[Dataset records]
########

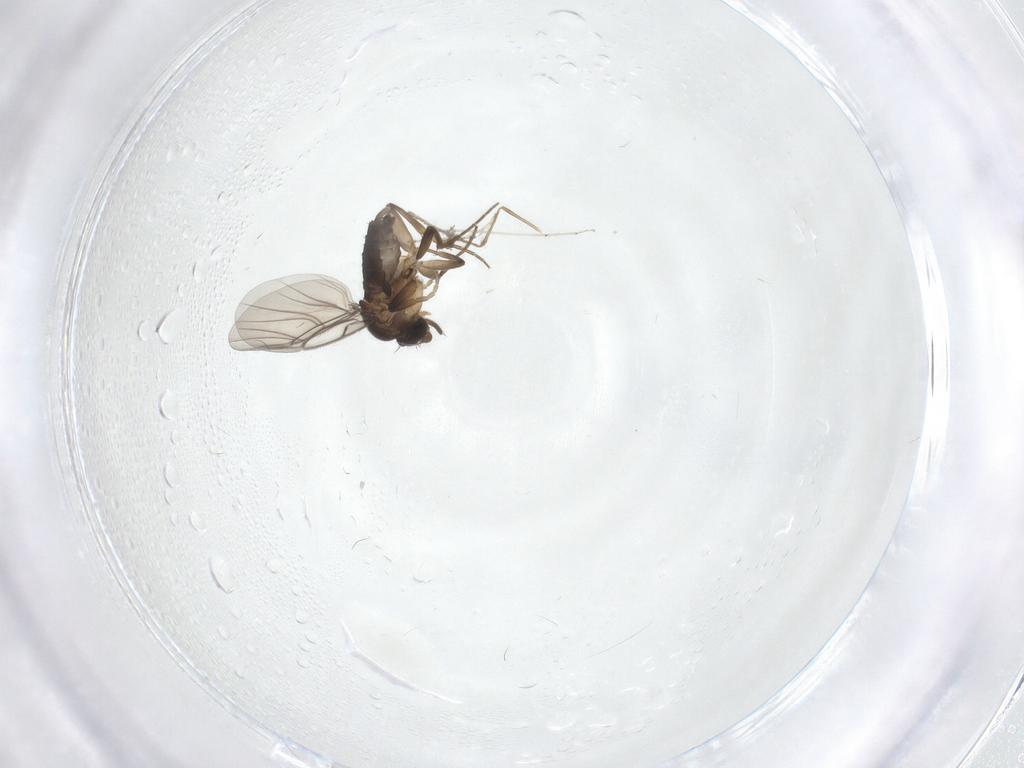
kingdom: Animalia
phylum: Arthropoda
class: Insecta
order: Diptera
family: Phoridae
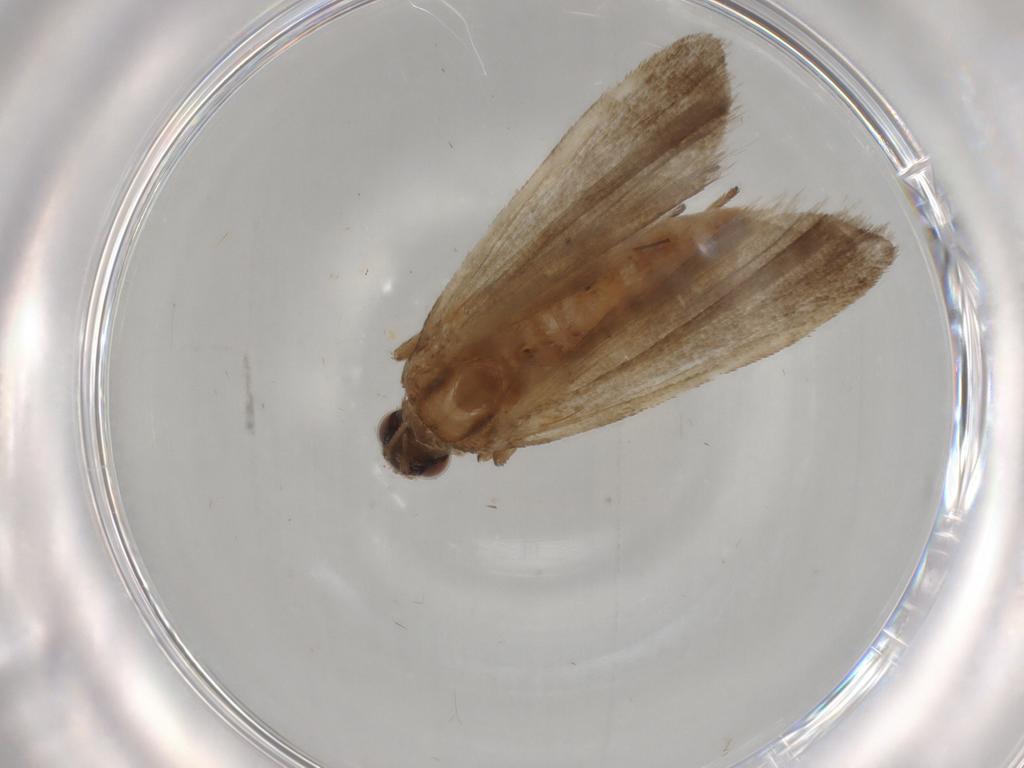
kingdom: Animalia
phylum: Arthropoda
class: Insecta
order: Lepidoptera
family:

########

Revise the listing above by changing every "phylum" to "division" and leaving everything else as it is. Leave the pictures out of your answer.

**Result of this task**
kingdom: Animalia
division: Arthropoda
class: Insecta
order: Diptera
family: Phoridae
kingdom: Animalia
division: Arthropoda
class: Insecta
order: Lepidoptera
family:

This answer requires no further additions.